═══ MATERIAL FOR THIS TASK

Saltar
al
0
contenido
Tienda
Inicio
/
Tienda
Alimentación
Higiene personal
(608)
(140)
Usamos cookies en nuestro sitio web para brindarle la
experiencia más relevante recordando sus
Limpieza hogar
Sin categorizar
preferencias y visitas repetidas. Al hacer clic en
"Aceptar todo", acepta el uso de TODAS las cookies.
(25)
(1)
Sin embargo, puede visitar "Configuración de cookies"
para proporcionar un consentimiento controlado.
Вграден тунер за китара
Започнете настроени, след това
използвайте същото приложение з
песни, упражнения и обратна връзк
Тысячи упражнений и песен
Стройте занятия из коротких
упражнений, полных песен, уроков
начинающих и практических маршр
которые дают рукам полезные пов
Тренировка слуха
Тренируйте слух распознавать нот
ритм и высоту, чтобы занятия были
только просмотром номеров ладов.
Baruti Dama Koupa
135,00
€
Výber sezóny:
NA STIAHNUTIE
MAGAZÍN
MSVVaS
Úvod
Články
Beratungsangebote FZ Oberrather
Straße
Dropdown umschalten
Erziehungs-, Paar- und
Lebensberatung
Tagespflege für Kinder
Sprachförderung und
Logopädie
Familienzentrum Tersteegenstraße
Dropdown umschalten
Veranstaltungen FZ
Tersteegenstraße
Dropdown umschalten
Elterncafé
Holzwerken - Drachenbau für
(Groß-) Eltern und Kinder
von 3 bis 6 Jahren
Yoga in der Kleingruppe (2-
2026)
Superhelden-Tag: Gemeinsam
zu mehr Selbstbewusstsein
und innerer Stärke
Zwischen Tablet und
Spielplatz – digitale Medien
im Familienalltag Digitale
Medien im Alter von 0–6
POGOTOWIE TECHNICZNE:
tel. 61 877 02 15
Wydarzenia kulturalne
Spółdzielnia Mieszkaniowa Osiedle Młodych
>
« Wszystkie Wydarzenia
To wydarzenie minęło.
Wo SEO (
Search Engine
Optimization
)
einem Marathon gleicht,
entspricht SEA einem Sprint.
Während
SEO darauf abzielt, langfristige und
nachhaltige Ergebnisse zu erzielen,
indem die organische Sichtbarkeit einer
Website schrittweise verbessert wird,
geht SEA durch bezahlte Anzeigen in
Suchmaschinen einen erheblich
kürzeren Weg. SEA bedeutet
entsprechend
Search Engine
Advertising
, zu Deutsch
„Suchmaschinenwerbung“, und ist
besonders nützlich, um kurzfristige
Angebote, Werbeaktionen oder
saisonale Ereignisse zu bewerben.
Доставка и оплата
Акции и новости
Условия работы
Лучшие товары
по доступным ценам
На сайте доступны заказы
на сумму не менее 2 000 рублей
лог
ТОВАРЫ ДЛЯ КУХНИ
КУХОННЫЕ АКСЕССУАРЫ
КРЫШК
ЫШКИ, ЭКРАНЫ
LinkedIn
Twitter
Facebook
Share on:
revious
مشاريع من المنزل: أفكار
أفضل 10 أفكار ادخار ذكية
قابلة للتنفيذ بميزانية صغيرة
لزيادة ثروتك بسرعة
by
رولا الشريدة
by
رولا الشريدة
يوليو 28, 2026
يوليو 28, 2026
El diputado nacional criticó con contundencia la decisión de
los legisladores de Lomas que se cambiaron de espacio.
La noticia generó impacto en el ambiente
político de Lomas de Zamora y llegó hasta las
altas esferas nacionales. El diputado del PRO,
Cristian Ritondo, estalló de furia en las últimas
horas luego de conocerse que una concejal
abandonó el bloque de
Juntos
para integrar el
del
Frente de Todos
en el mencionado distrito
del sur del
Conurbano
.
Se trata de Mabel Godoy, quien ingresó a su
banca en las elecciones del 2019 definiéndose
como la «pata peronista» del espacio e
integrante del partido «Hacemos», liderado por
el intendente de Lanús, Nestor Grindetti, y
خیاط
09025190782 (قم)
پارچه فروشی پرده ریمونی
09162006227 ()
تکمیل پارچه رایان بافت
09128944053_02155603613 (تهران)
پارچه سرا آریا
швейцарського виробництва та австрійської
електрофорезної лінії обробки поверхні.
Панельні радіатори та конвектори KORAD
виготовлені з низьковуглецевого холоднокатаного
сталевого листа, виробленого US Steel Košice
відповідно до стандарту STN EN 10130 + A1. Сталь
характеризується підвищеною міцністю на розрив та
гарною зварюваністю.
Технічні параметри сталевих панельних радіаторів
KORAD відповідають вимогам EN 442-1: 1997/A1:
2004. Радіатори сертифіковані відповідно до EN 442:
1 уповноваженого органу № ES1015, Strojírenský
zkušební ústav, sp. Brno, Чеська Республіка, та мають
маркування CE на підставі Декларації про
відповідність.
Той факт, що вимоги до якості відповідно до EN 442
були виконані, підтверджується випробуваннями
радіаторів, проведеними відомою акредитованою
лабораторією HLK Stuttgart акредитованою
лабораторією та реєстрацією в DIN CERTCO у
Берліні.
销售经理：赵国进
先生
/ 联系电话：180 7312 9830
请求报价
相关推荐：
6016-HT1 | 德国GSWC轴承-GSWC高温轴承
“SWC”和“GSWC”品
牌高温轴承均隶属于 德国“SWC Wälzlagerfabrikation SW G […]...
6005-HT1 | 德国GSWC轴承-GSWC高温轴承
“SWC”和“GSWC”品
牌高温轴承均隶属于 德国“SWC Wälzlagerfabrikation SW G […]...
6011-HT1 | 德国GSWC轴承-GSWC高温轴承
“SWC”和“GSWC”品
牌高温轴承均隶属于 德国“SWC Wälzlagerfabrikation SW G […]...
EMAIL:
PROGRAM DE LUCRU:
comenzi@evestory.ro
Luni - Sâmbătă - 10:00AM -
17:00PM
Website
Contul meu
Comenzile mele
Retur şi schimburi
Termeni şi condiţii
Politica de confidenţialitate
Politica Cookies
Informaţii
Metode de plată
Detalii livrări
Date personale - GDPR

══════

● **YOUR TASK**
The expected output is the exact run of lines from the start of the entries through the line with "песни, упражнения и обратна връзк", inclusive.

● **ANSWER BELOW**
Saltar
al
0
contenido
Tienda
Inicio
/
Tienda
Alimentación
Higiene personal
(608)
(140)
Usamos cookies en nuestro sitio web para brindarle la
experiencia más relevante recordando sus
Limpieza hogar
Sin categorizar
preferencias y visitas repetidas. Al hacer clic en
"Aceptar todo", acepta el uso de TODAS las cookies.
(25)
(1)
Sin embargo, puede visitar "Configuración de cookies"
para proporcionar un consentimiento controlado.
Вграден тунер за китара
Започнете настроени, след това
използвайте същото приложение з
песни, упражнения и обратна връзк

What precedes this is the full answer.